The International Day of Sport for Development and Peace offers an annual opportunity to celebrate how everyday, sport has an important role to play in society.
In Oceania, no club reflects the values celebrated by IDSDP better than South Auckland’s Manukau United.
The clubs’s core values have aligned it as a device through which football can be used as a tool for community development.
Manukau United’s Club Values:
Club chairman, Hone Fowler said the values are still being mapped, but for now the four outlined above are what the club uses and promotes as being central to its objectives.
Being a good host and acknowledging the mana of others through an expression of aroha and mutual respect, is one of the key values for the club, which aims to offer a welcoming, safe environment for anyone, regardless of background.
“Our diversity is our strength, we stand for being an inclusive organisation, open to all regardless of age, sex, religion or ethnicity,” Fowler described.
“It’s about acknowledging that we are diverse, and celebrating that difference. We are all one, at the same time, with a common passion and we are a community of communities.”
When Fowler speaks about community, he is referring to what makes Manukau United unique – the diverse South Auckland community it inhabits.
South Auckland is not a typical breeding ground for New Zealand’s footballing elite, but Fowler doesn’t believe that’s necessarily indicative of the talent lying in wait within the largely Maori and Pasifika community.
“Early on, maybe 10-12 years back at Manukau City, we tried really hard to fit the status quo, to fit the mould of clubs that New Zealand Football and Auckland Football Federation wanted us to be.
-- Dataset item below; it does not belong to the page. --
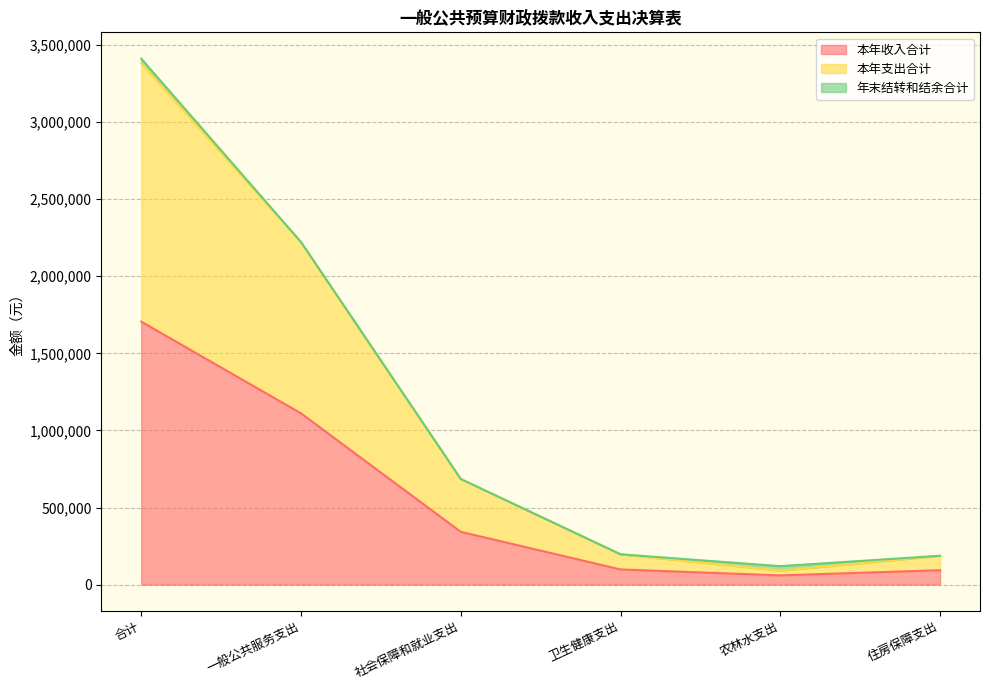

What is the total value across all series at 卫生健康支出?

196879.7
However, we realised more and more that just didn’t work for us and our community in Mangere and South Auckland where our population is 80 per cent Maori and Pasifika and has a large proportion of new migrant or immigrant communities, who don’t necessarily speak English,” Fowler explained.
“So the one-size fits all approach didn’t really work for us and I guess there was a bit of frustration with that, but we looked inwardly and found within our own group of people our own expertise and skills and found ourselves building something that was for us and fit our community, built around our needs first.”
This approach has helped Manukau United become a “community-first” club, that puts local people at the forefront of what it does, and being a football club, second.
“It’s been evolving over time and is going to be a living project but we’ve really upheld that need to prioritise our local needs first and deliver for them first and foremost.”
By taking a meaningful approach to what they do, the club is able to encourage local people to lead, it provides the space and opportunity for that leadership and facilitates the sharing of vast knowledge and experience the diverse local community brings to the table.
While football has taken a ‘backseat’ to the community and its needs, being a competitive former football with several OFC Champions League campaigns under his belt has allowed Fowler to ensure football remains a key priority through a “two-pronged approach” to the development of the club.
“It means prioritising community development and the grassroots in a way that’s meaningful, and that engagement is meaningful, and at the same time, the second prong would be setting an example or aspirational goal from the grassroots at one end to the senior teams at the other end.
“We’ve been fortunate that our men’s team has quite rapidly excelled to where we are today, in the Northern League which is the highest league in the country. We’re yet to get there in the women’s space but ultimately we wanted to produce heroes and heroines so that young people in the area can see themselves as really good sportspeople, really good football people and to see that pathway ahead of them.”
As well as performance, what is important on the football front is that the club represents its diverse community at all times.
It engages with the Mangere Refugee Resettlement Centre offering a safe environment for entry into the sports community, it’s active in supporting cultural and religious events and activities driven by the local community. The club’s Muslim faction was the driving force behind a solidarity vigil in support of the wider Muslim community following the events in Christchurch on 15 March 2019, which was attended by close to 3000 people promoting peace and showing solidarity.
More recently, Manukau United helped facilitate the first New Zealand national tournament of Sepak Takraw, attracting teams from all around the country including many former refugee communities originally from the Karen State in Myanmar.
Since 2012 the club has had a sister-club agreement with Al-Ahli Sports Club, which is based in Nusseirat refugee camp in Gaza, Palestine, with fundraisers including an annual Football for Freedom event and a pre-loved boot drive.
Manukau United has recognised the needs of not only its local community, but a wider global community. As a club, it absolutely personifies what International Day of Sport for Development and Peace stands for.